** Opening INPUT MATERIAL block **

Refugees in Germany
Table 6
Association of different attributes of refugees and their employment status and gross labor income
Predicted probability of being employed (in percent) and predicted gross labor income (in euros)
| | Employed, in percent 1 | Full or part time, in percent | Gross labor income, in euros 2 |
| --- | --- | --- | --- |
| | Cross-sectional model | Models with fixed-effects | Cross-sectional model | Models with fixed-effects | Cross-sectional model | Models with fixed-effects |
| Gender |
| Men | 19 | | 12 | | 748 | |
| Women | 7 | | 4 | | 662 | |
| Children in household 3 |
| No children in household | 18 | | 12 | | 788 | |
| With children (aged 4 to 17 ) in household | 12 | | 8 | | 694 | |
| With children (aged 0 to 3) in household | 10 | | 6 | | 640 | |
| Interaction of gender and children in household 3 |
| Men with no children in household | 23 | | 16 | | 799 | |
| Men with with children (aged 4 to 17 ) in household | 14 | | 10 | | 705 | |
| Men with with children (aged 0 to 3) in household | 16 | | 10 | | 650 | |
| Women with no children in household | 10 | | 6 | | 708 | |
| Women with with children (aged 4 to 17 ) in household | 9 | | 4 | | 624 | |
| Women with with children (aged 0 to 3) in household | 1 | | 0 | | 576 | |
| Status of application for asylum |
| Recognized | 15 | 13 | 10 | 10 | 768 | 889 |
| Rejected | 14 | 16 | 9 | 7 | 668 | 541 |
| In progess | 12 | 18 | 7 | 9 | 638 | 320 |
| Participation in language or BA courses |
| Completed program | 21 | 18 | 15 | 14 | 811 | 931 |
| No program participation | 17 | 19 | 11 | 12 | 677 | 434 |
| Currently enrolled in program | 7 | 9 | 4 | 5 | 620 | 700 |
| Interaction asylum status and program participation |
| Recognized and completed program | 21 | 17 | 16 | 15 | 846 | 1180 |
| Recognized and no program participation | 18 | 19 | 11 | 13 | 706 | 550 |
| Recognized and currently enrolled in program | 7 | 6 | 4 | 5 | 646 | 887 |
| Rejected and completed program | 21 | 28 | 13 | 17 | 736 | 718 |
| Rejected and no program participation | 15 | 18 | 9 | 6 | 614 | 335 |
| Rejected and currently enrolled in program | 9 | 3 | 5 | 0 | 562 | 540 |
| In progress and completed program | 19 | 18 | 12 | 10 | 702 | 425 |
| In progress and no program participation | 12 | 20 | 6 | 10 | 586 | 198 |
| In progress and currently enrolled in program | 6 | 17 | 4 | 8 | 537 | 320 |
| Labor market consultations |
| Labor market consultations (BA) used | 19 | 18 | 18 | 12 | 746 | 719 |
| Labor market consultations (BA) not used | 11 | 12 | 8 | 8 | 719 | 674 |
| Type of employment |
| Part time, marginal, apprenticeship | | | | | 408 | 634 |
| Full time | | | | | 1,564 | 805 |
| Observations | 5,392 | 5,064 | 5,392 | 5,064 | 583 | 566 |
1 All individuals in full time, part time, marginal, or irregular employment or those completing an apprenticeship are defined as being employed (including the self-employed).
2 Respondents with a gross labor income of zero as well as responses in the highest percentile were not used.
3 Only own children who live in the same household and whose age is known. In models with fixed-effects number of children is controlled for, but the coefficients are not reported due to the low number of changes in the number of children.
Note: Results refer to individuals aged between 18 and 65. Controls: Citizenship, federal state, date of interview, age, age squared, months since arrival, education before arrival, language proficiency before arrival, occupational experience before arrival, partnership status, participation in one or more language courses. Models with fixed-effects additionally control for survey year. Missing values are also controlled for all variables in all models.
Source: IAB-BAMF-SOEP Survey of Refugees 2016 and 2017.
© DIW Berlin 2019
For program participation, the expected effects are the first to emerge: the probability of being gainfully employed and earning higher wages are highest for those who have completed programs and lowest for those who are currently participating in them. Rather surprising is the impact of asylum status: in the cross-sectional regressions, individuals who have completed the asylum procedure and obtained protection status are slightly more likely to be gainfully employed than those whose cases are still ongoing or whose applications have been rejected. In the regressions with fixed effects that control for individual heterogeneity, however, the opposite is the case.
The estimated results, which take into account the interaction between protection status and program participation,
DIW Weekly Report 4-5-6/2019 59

** Closing INPUT MATERIAL block **

The response should consist of all the entries, transcribed exactly.

▶ TASK ANSWER:
Refugees in Germany
Table 6
Association of different attributes of refugees and their employment status and gross labor income
Predicted probability of being employed (in percent) and predicted gross labor income (in euros)
| | Employed, in percent 1 | Full or part time, in percent | Gross labor income, in euros 2 |
| --- | --- | --- | --- |
| | Cross-sectional model | Models with fixed-effects | Cross-sectional model | Models with fixed-effects | Cross-sectional model | Models with fixed-effects |
| Gender |
| Men | 19 | | 12 | | 748 | |
| Women | 7 | | 4 | | 662 | |
| Children in household 3 |
| No children in household | 18 | | 12 | | 788 | |
| With children (aged 4 to 17 ) in household | 12 | | 8 | | 694 | |
| With children (aged 0 to 3) in household | 10 | | 6 | | 640 | |
| Interaction of gender and children in household 3 |
| Men with no children in household | 23 | | 16 | | 799 | |
| Men with with children (aged 4 to 17 ) in household | 14 | | 10 | | 705 | |
| Men with with children (aged 0 to 3) in household | 16 | | 10 | | 650 | |
| Women with no children in household | 10 | | 6 | | 708 | |
| Women with with children (aged 4 to 17 ) in household | 9 | | 4 | | 624 | |
| Women with with children (aged 0 to 3) in household | 1 | | 0 | | 576 | |
| Status of application for asylum |
| Recognized | 15 | 13 | 10 | 10 | 768 | 889 |
| Rejected | 14 | 16 | 9 | 7 | 668 | 541 |
| In progess | 12 | 18 | 7 | 9 | 638 | 320 |
| Participation in language or BA courses |
| Completed program | 21 | 18 | 15 | 14 | 811 | 931 |
| No program participation | 17 | 19 | 11 | 12 | 677 | 434 |
| Currently enrolled in program | 7 | 9 | 4 | 5 | 620 | 700 |
| Interaction asylum status and program participation |
| Recognized and completed program | 21 | 17 | 16 | 15 | 846 | 1180 |
| Recognized and no program participation | 18 | 19 | 11 | 13 | 706 | 550 |
| Recognized and currently enrolled in program | 7 | 6 | 4 | 5 | 646 | 887 |
| Rejected and completed program | 21 | 28 | 13 | 17 | 736 | 718 |
| Rejected and no program participation | 15 | 18 | 9 | 6 | 614 | 335 |
| Rejected and currently enrolled in program | 9 | 3 | 5 | 0 | 562 | 540 |
| In progress and completed program | 19 | 18 | 12 | 10 | 702 | 425 |
| In progress and no program participation | 12 | 20 | 6 | 10 | 586 | 198 |
| In progress and currently enrolled in program | 6 | 17 | 4 | 8 | 537 | 320 |
| Labor market consultations |
| Labor market consultations (BA) used | 19 | 18 | 18 | 12 | 746 | 719 |
| Labor market consultations (BA) not used | 11 | 12 | 8 | 8 | 719 | 674 |
| Type of employment |
| Part time, marginal, apprenticeship | | | | | 408 | 634 |
| Full time | | | | | 1,564 | 805 |
| Observations | 5,392 | 5,064 | 5,392 | 5,064 | 583 | 566 |
1 All individuals in full time, part time, marginal, or irregular employment or those completing an apprenticeship are defined as being employed (including the self-employed).
2 Respondents with a gross labor income of zero as well as responses in the highest percentile were not used.
3 Only own children who live in the same household and whose age is known. In models with fixed-effects number of children is controlled for, but the coefficients are not reported due to the low number of changes in the number of children.
Note: Results refer to individuals aged between 18 and 65. Controls: Citizenship, federal state, date of interview, age, age squared, months since arrival, education before arrival, language proficiency before arrival, occupational experience before arrival, partnership status, participation in one or more language courses. Models with fixed-effects additionally control for survey year. Missing values are also controlled for all variables in all models.
Source: IAB-BAMF-SOEP Survey of Refugees 2016 and 2017.
© DIW Berlin 2019
For program participation, the expected effects are the first to emerge: the probability of being gainfully employed and earning higher wages are highest for those who have completed programs and lowest for those who are currently participating in them. Rather surprising is the impact of asylum status: in the cross-sectional regressions, individuals who have completed the asylum procedure and obtained protection status are slightly more likely to be gainfully employed than those whose cases are still ongoing or whose applications have been rejected. In the regressions with fixed effects that control for individual heterogeneity, however, the opposite is the case.
The estimated results, which take into account the interaction between protection status and program participation,
DIW Weekly Report 4-5-6/2019 59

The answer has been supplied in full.